### Quoted passage
— START —

Studio album by Blu & Exile
- Released: July 17, 2007
- Genre: Hip-hop
- Length: 65:55
- Label: Sound in Color
- Producer: Exile

Blu & Exile chronology
|  | Below the Heavens (2007) | Give Me My Flowers While I Can Still Smell Them (2012) |

= Below the Heavens =

Below the Heavens is the debut studio album by American hip-hop duo Blu & Exile. It was released by Sound in Color on July 17, 2007. It serves as Blu's debut album, while Exile had previously released his solo album Dirty Science and two albums as a member of the duo Emanon.

PopMatters placed it at number 56 on its list of the "Best Albums of 2007". In 2015, it was listed by HipHopDX as one of the "30 Best Underground Hip Hop Albums Since 2000".

Professional ratings
Review scores
| Source | Rating |
| AllHipHop | favorable |
| HipHopDX | 4.0/5 |
| Pitchfork | 8.7/10 |
| RapReviews.com | 8/10 |

==Music==
Blu provides rap vocals on all of the album's songs, while Exile produces all of the songs and raps just on the bonus track "I Am..". In addition, the album features guest performers Ta'Raach, Aloe Blacc, and Miguel.

— END —

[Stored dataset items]
— START —

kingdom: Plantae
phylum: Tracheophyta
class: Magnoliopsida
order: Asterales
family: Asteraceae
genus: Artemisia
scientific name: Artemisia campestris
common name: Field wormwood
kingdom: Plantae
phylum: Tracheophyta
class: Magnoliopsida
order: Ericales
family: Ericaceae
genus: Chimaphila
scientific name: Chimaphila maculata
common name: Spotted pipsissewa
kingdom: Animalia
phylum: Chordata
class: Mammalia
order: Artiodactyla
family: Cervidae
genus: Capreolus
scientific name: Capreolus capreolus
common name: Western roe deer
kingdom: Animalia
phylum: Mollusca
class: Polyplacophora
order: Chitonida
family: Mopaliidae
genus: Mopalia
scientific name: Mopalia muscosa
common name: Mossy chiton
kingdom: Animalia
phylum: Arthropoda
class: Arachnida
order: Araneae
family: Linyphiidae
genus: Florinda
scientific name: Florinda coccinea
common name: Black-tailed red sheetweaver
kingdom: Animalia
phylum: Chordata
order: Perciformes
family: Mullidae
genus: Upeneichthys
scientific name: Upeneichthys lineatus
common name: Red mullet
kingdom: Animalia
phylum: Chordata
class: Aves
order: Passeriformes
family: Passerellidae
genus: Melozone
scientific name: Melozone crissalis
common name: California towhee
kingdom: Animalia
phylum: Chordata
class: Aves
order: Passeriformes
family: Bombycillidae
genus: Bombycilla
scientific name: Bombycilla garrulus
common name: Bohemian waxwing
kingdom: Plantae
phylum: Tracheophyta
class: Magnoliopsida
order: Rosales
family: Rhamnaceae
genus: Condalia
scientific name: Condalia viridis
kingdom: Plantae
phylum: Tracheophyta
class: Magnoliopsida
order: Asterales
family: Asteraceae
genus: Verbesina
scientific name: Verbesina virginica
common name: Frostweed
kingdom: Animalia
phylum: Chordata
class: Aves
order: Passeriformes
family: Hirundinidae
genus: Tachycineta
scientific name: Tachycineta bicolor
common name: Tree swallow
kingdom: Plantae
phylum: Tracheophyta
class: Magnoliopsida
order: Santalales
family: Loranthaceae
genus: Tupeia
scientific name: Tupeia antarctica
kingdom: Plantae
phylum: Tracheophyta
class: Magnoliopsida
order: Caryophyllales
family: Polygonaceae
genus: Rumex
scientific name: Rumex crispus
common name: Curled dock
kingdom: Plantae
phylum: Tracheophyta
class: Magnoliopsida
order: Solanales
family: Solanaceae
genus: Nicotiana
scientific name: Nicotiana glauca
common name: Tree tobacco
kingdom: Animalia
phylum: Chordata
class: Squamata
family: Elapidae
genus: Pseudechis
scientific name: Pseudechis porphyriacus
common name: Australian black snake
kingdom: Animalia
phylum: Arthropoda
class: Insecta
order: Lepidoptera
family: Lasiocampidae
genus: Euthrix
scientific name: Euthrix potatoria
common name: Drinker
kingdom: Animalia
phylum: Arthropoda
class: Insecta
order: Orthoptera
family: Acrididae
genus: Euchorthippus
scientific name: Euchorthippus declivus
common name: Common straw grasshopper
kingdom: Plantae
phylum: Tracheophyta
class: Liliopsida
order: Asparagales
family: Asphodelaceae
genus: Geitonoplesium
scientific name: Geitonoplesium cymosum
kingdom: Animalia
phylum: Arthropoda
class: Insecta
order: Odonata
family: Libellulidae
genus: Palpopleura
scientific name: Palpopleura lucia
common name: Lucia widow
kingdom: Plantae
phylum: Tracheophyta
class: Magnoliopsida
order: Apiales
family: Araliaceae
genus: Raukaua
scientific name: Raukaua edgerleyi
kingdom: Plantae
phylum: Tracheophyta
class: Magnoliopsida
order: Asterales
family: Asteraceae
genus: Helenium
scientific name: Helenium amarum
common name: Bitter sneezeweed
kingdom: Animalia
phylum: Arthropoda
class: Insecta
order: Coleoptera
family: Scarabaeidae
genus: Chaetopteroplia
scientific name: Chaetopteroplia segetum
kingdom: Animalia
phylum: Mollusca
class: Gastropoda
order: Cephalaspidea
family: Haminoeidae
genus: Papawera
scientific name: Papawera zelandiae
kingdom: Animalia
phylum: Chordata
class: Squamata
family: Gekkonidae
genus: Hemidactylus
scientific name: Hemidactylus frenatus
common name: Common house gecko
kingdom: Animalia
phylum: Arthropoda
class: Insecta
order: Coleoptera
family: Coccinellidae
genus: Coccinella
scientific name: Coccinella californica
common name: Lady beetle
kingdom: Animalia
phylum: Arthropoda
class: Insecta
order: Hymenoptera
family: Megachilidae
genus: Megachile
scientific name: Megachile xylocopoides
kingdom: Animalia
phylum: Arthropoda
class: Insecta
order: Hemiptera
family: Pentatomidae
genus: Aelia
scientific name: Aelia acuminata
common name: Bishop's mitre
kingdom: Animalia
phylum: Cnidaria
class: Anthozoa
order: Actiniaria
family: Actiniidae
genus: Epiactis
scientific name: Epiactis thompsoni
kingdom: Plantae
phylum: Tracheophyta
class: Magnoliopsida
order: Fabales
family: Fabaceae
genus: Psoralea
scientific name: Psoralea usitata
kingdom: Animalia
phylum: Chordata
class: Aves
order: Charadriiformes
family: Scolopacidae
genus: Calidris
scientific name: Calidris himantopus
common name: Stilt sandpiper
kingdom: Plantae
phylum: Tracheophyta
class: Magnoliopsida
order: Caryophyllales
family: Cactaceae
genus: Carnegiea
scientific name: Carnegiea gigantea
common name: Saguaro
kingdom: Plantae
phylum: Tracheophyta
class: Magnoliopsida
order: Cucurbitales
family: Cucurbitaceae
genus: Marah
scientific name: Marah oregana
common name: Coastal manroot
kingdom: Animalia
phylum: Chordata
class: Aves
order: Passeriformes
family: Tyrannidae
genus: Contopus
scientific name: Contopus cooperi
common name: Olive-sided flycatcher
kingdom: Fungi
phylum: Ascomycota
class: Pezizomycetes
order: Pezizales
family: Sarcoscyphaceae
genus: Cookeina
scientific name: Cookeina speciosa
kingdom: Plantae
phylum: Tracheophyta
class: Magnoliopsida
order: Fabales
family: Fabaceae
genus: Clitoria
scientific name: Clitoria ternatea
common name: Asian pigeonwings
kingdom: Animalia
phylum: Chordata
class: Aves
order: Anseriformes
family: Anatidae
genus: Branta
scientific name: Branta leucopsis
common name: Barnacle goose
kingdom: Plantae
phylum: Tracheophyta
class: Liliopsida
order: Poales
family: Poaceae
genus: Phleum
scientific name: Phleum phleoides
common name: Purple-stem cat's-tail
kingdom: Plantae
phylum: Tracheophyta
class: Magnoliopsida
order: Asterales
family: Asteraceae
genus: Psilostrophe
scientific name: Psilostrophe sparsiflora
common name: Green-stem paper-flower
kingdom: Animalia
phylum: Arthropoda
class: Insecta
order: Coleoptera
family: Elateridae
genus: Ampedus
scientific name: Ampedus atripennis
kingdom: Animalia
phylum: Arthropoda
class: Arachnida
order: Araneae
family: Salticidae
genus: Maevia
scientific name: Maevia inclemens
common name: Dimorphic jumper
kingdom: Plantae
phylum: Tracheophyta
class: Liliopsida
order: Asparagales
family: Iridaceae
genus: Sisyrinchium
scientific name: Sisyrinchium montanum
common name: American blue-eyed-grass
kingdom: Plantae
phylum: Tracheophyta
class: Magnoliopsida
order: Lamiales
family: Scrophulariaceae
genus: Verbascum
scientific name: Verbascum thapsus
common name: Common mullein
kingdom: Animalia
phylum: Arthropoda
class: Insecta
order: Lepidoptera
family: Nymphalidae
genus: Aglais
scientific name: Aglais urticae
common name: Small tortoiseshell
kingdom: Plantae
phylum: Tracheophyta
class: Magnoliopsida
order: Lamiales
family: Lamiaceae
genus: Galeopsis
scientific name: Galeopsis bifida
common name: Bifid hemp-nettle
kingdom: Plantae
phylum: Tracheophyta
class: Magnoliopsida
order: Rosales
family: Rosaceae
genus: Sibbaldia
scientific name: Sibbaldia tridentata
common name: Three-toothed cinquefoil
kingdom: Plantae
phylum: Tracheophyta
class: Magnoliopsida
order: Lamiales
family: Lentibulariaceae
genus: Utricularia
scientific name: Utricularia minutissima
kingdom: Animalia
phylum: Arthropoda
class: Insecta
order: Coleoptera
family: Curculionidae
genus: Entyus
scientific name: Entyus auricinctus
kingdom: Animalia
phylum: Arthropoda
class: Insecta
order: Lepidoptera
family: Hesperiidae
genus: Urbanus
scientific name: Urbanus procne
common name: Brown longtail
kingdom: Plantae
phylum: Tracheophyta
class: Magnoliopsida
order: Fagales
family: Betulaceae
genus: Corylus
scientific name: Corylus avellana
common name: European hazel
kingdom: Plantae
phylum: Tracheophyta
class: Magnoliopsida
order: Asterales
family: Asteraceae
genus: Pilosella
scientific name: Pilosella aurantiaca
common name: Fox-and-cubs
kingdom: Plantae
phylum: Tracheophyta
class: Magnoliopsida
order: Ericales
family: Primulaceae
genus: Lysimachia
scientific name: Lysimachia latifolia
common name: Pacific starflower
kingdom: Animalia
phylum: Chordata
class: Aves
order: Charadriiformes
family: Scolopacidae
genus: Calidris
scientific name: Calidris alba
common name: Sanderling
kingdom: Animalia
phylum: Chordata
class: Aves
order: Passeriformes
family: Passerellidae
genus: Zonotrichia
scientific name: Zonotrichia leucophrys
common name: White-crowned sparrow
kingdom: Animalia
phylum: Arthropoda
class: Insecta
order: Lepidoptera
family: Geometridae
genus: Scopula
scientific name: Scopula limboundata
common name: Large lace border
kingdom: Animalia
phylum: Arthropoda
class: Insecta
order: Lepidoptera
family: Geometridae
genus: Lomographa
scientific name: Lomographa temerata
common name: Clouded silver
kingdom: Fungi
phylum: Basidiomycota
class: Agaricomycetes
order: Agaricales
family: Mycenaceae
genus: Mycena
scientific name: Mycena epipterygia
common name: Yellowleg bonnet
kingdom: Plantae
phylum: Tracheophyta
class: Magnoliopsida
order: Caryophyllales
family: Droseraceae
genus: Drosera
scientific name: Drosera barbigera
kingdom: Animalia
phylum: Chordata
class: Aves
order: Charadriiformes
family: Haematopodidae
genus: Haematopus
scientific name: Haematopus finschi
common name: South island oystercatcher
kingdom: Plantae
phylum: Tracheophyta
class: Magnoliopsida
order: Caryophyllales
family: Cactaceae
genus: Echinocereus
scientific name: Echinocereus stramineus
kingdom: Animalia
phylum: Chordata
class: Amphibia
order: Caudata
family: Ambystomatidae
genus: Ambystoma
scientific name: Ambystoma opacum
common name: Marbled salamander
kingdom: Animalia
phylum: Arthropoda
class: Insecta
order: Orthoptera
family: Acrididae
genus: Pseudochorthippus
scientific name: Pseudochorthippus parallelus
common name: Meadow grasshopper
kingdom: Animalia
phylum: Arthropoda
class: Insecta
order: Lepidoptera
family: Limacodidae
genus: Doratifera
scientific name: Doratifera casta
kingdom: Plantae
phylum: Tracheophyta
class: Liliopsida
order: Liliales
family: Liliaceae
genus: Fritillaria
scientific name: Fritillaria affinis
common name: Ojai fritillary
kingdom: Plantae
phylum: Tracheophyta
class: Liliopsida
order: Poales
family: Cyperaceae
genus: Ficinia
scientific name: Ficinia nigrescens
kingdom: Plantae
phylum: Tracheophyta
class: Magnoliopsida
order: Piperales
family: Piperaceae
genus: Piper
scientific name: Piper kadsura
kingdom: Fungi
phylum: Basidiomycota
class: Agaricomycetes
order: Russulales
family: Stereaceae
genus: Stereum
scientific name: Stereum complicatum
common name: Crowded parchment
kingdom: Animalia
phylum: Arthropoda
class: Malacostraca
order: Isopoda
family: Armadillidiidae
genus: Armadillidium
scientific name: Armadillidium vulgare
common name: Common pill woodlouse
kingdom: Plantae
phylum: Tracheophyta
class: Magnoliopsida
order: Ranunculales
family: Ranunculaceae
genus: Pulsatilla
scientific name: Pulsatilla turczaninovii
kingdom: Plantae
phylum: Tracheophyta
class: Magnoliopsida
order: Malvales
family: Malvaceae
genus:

— END —

### Things to do
1. According to the Below the Heavens text, which duo had Exile been a member of before this album?
2. Copy the Below the Heavens text starting with "Blu & Exile chronology" and going on through "the duo Emanon.", and swap "debut" for "first" wherever it occurs.

### Solved tasks
1. Emanon

2.
Blu & Exile chronology
|  | Below the Heavens (2007) | Give Me My Flowers While I Can Still Smell Them (2012) |

= Below the Heavens =

Below the Heavens is the first studio album by American hip-hop duo Blu & Exile. It was released by Sound in Color on July 17, 2007. It serves as Blu's first album, while Exile had previously released his solo album Dirty Science and two albums as a member of the duo Emanon.